Over 100 inmates have filed complaints against prison guards at the Nassau County jail in Garden City, Long Island over the past eight years, according to a report in the New York Times. The report is based on information obtained through a Freedom of Information Act request filed by the newspaper after the death of Thomas Pizzuto, an inmate who was beaten to death by prison guards on January 13.
Documents show that 106 inmates went through the formal process of filing complaints of abuse. These must be considered only a small fraction of the total number of assaults and beatings by guards, since prisoners must file complaints within 90 days of such an incident--i.e., generally while still in the prison and subject to retaliation by the guards whom they are accusing of brutality.
The Nassau County Legal Aid Society routinely warns all those inmates who wish to file charges that they risk many forms of victimization. One possibility discussed is that the guards may claim that the prisoner attacked the correction officer or officers. This is in addition to the constant threat of the officer committing another attack.
These warnings by the legal aid lawyers to their clients are not mere speculation on their part. As the Times report makes clear, such retribution commonly does take place, both for filing brutality complaints through the prison itself and for filing federal lawsuits over prison conditions, a tactic more favored by prisoners because they believe they have a better chance of obtaining some redress.
Nassau County Attorney Owen Walsh has turned over to prison authorities the names of 150 inmates who have filed federal lawsuits over prison conditions since 1994. These suits include allegations of direct abuse by the guards, allowing other prisoners to physically assault target prisoners, and cases of medical malpractice.

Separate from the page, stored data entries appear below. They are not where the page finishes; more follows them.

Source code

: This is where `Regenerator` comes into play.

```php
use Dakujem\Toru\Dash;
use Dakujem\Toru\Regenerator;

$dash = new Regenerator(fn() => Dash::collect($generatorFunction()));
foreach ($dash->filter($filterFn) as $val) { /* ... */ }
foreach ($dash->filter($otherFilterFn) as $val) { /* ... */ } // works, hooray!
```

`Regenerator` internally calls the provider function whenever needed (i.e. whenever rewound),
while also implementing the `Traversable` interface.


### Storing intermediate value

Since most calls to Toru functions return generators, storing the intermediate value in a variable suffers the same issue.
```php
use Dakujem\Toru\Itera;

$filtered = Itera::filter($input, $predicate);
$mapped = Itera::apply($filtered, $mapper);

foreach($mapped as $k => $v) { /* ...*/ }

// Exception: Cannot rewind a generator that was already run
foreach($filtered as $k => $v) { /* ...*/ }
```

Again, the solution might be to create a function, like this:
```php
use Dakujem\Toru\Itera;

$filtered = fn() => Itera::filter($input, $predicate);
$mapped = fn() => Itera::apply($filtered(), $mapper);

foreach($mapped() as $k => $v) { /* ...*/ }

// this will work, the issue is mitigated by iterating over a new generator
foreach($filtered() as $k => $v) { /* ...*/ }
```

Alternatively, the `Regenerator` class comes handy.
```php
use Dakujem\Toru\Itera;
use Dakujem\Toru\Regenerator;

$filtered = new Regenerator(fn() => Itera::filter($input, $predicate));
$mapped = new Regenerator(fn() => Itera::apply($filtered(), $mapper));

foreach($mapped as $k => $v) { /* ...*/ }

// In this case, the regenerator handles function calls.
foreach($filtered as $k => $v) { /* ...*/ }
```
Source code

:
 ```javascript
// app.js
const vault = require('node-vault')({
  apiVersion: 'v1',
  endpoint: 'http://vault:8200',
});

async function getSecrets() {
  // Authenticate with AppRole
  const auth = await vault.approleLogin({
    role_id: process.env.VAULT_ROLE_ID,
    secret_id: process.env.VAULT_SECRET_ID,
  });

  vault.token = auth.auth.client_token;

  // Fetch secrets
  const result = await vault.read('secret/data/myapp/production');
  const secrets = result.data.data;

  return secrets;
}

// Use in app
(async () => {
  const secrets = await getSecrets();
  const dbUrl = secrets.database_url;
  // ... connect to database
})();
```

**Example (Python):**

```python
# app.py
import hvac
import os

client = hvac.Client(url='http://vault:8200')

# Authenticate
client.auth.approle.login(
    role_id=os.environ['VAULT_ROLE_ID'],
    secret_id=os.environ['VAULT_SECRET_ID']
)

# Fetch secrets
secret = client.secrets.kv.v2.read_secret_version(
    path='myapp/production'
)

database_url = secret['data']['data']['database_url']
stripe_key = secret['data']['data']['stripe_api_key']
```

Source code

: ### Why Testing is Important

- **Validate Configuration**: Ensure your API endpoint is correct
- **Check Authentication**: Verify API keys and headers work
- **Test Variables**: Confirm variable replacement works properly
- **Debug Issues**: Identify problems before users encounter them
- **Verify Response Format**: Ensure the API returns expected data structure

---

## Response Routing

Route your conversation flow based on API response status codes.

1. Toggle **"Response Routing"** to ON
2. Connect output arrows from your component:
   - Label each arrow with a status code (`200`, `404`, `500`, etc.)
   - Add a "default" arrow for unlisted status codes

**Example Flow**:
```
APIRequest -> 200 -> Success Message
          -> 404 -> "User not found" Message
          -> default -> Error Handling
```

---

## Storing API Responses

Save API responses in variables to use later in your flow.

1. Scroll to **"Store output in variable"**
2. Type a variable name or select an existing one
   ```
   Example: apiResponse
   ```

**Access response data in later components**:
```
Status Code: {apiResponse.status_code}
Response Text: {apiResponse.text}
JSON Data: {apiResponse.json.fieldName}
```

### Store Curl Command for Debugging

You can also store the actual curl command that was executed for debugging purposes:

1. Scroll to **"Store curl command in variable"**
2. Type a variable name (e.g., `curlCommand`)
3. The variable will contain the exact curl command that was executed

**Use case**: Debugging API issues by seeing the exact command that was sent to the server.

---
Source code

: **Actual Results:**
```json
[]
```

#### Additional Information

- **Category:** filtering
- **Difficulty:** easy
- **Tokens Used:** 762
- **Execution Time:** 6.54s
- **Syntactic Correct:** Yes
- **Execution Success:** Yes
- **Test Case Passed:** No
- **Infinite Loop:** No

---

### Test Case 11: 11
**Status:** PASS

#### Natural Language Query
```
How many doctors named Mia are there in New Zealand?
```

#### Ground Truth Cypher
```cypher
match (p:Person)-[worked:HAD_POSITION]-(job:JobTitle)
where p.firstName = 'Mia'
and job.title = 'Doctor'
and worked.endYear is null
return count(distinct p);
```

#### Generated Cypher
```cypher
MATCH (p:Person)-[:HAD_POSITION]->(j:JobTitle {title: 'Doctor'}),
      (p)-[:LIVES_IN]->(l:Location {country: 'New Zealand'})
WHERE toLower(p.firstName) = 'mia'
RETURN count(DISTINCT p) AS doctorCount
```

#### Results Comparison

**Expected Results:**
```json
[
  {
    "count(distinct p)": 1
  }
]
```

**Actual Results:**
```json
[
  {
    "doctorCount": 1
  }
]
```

Inmates who come forward and speak out in defense of other prisoners who have filed brutality complaints receive the same treatment. There is reported one example of an inmate who testified, backing the charges of another, and as a result had his nose broken by the same guard that was originally charged. This inmate has yet to press charges against the guard. There are other examples, and it is clear that the guards routinely utilize such techniques to keep prisoners silent.
This is precisely what happened to Thomas Pizzuto, who was forced to sign a statement absolving his torturers of any responsibility for his injuries. Pizzuto, 38, entered the prison on January 8 to begin serving a 90-day sentence for a traffic ticket. He got into a dispute with some guards after demanding his regular dose of methadone.
Another prisoner saw four guards enter Pizzuto's cell, and then heard him screaming in agony for at least five minutes. As a result of the beating, he was then taken to a nearby hospital. When his father visited him, Pizzuto secretly told him that two guards beat him, and then forced him to sign a statement stating that he received his injuries as a result of an accident. The Nassau County Medical Examiner ruled the death a homicide.
According to the Pizzuto family's lawyer, other physical evidence indicates that his injuries were consistent with his being stomped to death by the boots and shoes worn by the correction officers involved.
In the aftermath of this incident a number of former inmates have come forward to complain that this not an uncommon practice at the 2,200-bed facility. But Deputy Undersheriff Ernest C. Weber, who oversees the jail's daily operations, maintains that 106 complaints are a small number for the eight-year period from 1991 to 1998.
Meanwhile the first case has gone to trial over conditions at the jail since Pizzuto's death. Thomas Donovan Jr., a mentally retarded man, took the stand Tuesday to describe how he was attacked in 1993 by a guard wielding a frying pan. The accused guard is Salvatore Gemelli, a leader of the correction officers union. In his civil suit Donovan is seeking $100 million from Gemelli, the jail, the county and its hospital.